- [Esercizi]:
(a) Riassumi in due frasi il brano sull'estorsione al negozio.
(b) Prosegui il brano sull'estorsione al negozio dopo la sua ultima frase.

- [Brano]:

Fu solo dopo, racconta la vittima, che Maestri – già cliente del negozio – gli chiese di parlare con un “amico”. Al bar vicino trovò Gennaro Presta, che gli chiarì le intenzioni: «Si stavano occupando di raccogliere dei soldi da destinare al sostegno delle famiglie dei detenuti». La cifra iniziale richiesta era di 3.500 euro annui, ridotta a 2.600 dopo una trattativa condotta con difficoltà: «Concordava con i due il pagamento di mille euro a Natale e due quote da 800 euro».
Il 20 dicembre 2018 Maestri si presentò come annunciato per ritirare il primo pagamento. «Per un cazzo di panettone!», sbuffava in una conversazione intercettata con Presta. L’anno successivo la scena si ripeté a Pasqua e Ferragosto, con nuove richieste e piccoli sconti, fino a 500 euro.
Nel dicembre 2019 il meccanismo si irrigidì. Il 10 e 11 dicembre, secondo quanto riscontrato da localizzatori e osservazioni della polizia, Maestri tornò al negozio: «Mi vuoi dare 800 euro entro domani alle 2?», chiese, rimandando la decisione al giorno seguente per valutare l’ok «degli altri». Alla fine, «intimandogli di pagare la somma di mille euro, immediatamente consegnata dalla vittima».
In aprile 2020, in piena pandemia, Olibano si presentò chiedendo «l’uovo di Pasqua prenotato», metafora dell’estorsione. La vittima versò 350 euro. In agosto, nuova visita e nuovo rimprovero: «Maestri lo redarguiva per l’esiguità della somma versata a Pasqua», finché Barone passò a ritirare un sacchetto con 600 euro «per Luca».

- [Dati forniti]:
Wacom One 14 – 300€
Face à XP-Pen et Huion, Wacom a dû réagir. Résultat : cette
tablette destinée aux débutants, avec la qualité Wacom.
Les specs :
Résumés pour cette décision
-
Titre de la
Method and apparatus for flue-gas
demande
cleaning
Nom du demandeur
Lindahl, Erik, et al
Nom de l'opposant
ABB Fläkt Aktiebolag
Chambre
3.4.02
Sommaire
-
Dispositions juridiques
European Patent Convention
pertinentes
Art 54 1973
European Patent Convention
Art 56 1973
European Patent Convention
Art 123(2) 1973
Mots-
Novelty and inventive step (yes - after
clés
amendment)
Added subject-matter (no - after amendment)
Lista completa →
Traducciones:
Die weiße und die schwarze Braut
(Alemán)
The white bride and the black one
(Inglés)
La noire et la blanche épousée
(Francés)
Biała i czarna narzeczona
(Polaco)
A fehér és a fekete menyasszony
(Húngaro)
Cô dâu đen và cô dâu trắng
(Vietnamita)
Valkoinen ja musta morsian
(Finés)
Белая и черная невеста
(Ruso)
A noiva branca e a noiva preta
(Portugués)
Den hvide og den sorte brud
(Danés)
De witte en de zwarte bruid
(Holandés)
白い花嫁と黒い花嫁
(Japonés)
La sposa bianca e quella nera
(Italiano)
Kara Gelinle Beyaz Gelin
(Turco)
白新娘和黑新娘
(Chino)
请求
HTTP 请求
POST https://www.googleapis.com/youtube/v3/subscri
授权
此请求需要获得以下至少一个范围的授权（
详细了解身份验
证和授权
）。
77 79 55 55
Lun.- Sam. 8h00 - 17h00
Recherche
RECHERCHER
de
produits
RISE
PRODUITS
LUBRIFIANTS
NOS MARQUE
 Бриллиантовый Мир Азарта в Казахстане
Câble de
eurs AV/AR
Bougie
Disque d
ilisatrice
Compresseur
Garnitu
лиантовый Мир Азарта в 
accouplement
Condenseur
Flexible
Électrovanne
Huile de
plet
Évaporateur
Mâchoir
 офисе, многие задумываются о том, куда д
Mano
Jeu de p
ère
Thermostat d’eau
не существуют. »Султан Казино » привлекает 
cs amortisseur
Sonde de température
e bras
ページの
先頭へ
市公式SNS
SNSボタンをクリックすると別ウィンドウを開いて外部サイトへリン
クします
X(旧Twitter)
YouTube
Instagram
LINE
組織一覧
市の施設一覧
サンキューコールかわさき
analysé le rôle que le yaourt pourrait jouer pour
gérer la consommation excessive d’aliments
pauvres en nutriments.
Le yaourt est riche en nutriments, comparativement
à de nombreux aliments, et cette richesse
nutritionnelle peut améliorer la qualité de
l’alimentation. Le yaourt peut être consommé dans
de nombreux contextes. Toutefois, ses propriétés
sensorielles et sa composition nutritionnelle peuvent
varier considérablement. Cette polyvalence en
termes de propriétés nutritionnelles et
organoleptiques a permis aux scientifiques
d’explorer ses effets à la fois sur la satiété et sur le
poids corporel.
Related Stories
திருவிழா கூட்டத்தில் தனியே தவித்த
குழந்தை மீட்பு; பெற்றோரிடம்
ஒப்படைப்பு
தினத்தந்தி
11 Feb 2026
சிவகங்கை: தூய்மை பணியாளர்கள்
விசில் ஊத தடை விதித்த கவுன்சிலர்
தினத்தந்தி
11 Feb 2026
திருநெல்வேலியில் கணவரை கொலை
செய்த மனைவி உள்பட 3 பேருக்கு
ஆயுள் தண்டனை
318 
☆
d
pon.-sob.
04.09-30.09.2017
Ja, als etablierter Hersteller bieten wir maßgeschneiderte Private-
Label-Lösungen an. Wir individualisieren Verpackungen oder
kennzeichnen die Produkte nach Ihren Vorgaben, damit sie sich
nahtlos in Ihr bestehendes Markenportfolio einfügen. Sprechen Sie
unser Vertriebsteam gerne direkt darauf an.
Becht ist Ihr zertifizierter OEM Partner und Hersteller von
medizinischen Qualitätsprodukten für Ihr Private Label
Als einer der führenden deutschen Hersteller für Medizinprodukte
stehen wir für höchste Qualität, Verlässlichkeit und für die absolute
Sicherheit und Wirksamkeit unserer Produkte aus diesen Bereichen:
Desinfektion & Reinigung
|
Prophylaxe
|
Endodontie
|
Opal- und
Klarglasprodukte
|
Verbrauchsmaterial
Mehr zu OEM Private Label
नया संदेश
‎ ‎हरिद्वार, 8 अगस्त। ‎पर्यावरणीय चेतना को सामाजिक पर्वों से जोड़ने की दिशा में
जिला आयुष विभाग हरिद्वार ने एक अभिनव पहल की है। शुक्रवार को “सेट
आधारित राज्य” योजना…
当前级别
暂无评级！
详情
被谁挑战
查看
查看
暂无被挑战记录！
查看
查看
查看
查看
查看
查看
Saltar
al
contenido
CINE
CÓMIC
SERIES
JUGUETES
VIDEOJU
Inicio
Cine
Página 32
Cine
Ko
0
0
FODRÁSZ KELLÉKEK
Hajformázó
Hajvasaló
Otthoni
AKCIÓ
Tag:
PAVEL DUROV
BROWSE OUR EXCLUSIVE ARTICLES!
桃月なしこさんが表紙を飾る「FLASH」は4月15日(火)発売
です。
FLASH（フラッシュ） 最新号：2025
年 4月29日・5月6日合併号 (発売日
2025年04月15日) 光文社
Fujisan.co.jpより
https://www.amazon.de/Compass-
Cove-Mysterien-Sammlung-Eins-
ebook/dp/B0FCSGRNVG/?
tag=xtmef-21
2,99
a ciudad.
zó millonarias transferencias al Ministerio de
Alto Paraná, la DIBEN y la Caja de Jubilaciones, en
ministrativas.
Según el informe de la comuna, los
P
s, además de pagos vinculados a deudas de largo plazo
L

- [Soluzioni]:
(a) Tramite Maestri, già cliente del negozio, la vittima incontrò Gennaro Presta, che chiese soldi per il sostegno delle famiglie dei detenuti e, dopo una difficile trattativa, ridusse la richiesta da 3.500 a 2.600 euro annui, divisi in mille euro a Natale e due quote da 800 euro. Tra il 2018 e il 2020 i pagamenti furono riscossi a Natale, Pasqua e Ferragosto, prima da Maestri e poi anche da Olibano e Barone: nel dicembre 2019 la vittima consegnò subito mille euro dopo un'intimazione, e nel 2020 versò 350 euro a Pasqua e 600 euro in agosto.

(b)
Tutti i passaggi sono confermati da dichiarazioni, intercettazioni e riscontri di geolocalizzazione. Il giudice evidenzia che «le dichiarazioni della persona offesa possono fondare la pronuncia di condanna anche nell’ipotesi in cui non vi siano riscontri investigativi diversi e ulteriori, purché appaiano veritiere, coerenti e restituiscano un racconto logico dei fatti». Nel caso in esame, «oltre alle dichiarazioni della vittima vi sono anche altri elementi probatori che convergono nel senso della responsabilità».
Il metodo mafioso appare evidente, secondo il gup Giacchetti, non solo per la pressione e il linguaggio usato, ma per la finalità: «Denaro necessario per il sostegno ai carcerati, evidente esplicitazione dell’orientamento dell’azione al mantenimento dell’associazione». E ancora: «Il riferimento ad un “amico”, considerato alla luce del contesto sociale fortemente intriso della presenza storica di associazioni mafiose operanti, induceva la vittima ad eseguire i pagamenti richiesti».